I was impressed that she knew that, and thankful. After she said it, I discovered a ticket in my baggage. The ticket was one of those antiquated styles, with a card back and several tissue-thin layers separated with carbon paper. Pleased and relieved, I had my ticket. I just had to wait for my flight.

It was apparently going to be a long wait. Flights were called; people departed, and I remained. I kept losing my ticket in my paperwork. Back in paper days, I would create a folder for my travel. It would have my boarding passes, tickets, baggage claims, agendas, orders (when I was military), et cetera. As others left, I became anxious. To relieve my anxiety, I’d check my ticket. Each time I pulled out my folder to consult my ticket, the ticket was gone. Then I’d go through a mad hunt, emptying my bags and searching for my ticket.
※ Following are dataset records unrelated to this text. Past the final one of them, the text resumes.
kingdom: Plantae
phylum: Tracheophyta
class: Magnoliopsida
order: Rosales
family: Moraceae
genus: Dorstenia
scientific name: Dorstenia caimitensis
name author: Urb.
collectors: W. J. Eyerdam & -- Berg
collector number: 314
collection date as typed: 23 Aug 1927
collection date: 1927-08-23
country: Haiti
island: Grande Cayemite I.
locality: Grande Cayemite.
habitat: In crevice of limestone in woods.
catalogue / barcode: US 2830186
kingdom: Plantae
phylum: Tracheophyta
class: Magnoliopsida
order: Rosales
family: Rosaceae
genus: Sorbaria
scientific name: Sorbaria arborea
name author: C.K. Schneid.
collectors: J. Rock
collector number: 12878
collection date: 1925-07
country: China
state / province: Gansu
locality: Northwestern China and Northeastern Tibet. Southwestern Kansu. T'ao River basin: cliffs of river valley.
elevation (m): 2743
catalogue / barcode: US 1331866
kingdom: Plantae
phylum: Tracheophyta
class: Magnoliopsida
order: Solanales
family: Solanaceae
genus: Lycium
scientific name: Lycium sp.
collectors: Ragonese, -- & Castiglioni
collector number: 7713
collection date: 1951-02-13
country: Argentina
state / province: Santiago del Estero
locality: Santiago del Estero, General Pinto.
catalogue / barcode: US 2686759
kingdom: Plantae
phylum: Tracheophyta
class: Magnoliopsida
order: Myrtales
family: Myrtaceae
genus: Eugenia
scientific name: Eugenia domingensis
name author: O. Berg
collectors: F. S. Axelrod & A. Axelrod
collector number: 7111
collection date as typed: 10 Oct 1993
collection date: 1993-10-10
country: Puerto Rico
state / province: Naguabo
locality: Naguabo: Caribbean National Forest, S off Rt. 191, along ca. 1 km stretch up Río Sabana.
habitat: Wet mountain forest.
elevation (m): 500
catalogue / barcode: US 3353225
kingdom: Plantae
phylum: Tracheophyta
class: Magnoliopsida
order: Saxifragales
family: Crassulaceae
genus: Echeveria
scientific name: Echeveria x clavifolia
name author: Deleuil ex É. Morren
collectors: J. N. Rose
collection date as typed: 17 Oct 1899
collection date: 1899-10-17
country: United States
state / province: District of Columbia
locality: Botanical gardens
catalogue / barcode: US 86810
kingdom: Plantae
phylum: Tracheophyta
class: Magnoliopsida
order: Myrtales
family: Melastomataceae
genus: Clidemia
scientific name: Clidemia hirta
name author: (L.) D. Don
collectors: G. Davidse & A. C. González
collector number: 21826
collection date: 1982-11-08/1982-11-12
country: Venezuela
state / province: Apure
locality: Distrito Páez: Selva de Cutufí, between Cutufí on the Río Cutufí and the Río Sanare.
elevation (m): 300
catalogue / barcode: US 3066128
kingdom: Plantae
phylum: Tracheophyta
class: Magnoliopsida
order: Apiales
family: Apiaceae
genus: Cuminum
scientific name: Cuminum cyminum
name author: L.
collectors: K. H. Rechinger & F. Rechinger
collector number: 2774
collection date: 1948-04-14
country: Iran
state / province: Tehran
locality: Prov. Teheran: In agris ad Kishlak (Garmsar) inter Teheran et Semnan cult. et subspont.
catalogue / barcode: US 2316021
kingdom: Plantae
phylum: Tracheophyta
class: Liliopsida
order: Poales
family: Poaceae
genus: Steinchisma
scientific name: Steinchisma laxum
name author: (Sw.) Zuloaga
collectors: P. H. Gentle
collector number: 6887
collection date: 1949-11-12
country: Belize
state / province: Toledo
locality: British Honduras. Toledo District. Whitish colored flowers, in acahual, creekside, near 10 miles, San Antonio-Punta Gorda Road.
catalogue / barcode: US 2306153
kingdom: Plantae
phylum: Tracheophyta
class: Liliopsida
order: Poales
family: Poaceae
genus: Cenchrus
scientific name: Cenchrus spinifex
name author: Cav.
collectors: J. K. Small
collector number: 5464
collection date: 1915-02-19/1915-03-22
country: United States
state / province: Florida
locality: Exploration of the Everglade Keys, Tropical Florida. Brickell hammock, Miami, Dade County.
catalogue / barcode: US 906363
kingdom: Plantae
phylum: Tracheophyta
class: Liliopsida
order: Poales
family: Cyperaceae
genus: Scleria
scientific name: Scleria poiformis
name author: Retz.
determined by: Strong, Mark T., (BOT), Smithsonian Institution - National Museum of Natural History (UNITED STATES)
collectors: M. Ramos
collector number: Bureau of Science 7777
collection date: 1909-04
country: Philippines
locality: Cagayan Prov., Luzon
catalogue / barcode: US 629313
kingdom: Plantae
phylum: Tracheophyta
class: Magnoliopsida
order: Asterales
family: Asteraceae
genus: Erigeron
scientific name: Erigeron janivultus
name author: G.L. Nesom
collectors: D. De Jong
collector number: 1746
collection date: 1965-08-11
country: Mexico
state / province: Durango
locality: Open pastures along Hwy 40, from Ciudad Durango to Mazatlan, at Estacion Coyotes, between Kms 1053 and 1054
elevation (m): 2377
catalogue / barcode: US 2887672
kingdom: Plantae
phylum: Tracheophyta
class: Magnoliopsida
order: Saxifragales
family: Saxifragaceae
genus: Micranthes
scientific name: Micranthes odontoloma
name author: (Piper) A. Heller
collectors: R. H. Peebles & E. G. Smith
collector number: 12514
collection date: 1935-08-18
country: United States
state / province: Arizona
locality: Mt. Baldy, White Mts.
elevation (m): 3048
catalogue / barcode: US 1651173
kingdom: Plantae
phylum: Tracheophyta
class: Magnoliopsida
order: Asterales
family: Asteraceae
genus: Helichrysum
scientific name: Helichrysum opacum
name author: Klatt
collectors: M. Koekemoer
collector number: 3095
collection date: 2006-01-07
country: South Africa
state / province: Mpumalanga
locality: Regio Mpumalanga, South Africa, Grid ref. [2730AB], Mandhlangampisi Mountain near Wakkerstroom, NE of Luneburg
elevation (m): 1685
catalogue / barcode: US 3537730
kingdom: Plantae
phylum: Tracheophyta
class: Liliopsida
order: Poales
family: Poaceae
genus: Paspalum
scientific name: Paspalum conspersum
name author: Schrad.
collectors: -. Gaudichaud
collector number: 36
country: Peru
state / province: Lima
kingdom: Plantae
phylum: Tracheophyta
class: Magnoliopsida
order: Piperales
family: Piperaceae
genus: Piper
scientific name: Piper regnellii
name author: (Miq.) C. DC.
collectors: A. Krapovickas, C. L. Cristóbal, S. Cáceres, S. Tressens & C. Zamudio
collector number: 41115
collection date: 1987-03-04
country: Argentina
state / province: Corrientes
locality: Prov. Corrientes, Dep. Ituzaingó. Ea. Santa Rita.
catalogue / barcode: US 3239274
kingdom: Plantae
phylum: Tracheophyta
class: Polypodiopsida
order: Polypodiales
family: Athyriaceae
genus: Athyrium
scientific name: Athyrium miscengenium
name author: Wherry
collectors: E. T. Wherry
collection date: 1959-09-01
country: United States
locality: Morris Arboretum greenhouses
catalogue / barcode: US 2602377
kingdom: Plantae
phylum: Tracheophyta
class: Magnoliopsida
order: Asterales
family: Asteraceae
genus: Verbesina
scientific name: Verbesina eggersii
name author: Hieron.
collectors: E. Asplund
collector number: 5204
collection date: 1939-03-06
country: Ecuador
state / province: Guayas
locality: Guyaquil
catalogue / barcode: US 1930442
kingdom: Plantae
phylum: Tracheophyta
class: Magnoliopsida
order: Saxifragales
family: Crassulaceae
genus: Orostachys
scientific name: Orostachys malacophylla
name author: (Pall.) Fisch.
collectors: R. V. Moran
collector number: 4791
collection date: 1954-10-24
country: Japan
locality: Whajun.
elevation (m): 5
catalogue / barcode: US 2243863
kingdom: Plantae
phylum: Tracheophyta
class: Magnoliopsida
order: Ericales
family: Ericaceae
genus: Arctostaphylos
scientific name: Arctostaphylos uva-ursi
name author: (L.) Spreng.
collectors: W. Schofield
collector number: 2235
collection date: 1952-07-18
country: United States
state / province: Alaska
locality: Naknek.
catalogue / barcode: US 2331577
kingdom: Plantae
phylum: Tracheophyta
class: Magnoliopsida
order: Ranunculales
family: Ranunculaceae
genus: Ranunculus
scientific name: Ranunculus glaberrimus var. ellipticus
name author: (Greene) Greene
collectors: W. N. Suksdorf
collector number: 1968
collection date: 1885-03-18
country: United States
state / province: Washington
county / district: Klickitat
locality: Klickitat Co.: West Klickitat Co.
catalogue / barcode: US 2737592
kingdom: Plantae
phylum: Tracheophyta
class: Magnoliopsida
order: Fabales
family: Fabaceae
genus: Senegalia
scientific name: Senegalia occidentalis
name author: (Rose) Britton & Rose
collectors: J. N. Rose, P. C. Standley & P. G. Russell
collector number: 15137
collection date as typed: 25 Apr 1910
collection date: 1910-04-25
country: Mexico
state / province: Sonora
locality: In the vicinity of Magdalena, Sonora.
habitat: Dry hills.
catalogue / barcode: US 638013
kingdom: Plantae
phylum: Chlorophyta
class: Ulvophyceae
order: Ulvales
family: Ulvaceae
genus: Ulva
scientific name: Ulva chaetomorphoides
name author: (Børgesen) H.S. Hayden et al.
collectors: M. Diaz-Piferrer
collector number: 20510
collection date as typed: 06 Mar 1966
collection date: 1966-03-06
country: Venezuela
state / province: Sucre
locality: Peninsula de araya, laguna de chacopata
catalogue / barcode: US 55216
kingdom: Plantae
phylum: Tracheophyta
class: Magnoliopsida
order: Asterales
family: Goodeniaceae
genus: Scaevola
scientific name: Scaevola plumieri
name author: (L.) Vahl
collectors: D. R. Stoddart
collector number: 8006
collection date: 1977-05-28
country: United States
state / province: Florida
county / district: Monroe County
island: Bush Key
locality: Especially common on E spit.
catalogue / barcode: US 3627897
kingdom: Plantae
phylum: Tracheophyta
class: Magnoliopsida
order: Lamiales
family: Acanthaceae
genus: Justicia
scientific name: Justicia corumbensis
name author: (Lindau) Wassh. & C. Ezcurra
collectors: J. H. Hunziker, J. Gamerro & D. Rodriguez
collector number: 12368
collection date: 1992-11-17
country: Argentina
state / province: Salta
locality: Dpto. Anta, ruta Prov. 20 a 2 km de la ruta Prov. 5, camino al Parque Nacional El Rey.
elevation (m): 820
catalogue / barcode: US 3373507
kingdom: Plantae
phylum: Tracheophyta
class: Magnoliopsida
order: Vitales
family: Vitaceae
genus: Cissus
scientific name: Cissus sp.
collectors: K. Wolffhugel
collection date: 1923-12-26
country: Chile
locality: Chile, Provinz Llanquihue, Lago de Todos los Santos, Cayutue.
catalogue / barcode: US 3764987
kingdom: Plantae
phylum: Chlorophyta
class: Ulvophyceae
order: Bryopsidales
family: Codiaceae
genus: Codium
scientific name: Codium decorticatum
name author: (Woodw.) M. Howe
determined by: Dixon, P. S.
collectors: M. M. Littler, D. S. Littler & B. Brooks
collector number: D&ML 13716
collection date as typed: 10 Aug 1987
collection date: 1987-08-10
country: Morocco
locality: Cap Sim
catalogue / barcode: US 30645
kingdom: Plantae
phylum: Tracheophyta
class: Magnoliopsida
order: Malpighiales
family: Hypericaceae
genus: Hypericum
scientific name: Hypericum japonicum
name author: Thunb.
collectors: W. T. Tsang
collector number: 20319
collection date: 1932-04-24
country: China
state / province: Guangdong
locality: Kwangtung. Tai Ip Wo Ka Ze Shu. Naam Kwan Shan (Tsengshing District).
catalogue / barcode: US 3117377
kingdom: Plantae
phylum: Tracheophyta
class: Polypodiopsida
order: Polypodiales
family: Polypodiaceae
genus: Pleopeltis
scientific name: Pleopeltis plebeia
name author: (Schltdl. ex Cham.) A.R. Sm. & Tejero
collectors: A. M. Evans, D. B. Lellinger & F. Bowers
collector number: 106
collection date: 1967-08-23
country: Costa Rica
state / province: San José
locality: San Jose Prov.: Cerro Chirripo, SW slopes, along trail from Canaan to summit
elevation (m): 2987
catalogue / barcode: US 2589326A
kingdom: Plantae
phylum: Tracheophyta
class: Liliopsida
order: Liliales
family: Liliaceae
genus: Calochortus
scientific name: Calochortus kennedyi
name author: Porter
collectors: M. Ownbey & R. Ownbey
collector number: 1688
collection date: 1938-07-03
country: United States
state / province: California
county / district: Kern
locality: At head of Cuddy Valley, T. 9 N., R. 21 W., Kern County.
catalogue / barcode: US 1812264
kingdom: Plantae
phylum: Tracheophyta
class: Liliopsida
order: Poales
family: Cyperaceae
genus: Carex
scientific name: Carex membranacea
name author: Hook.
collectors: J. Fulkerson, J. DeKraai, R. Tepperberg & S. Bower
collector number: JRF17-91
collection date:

Each time, though, I wouldn’t find it, until – surprise! – I found it in my paperwork.

I moved closer to the customer service desk where the woman worked. At one point, she saw me, pointed, and said, “You’re going on the eleven nineteen. Your flight is soon.”

My wife arrived, surprising me. “How did you get here?” I said.

She was smiling. “My boyfriend drove me.” Her expression told me she was joking.

Tired, I wasn’t in a joking mood. “Well, did you boyfriend give you a way to get home? I’m on the eleven nineteen. My flight is soon.”

She held up a ticket. “I know. I’m on it.”

“How’d you do that? The flight was full.”

She didn’t say. At this point, I slipped into enough consciousness that I knew this was a dream. It reminded me a lot of some of my travels, but the part that struck me as ironic and humorous was that my ticket kept getting lost in my paperwork. I thought, that’s pretty funny for a writer.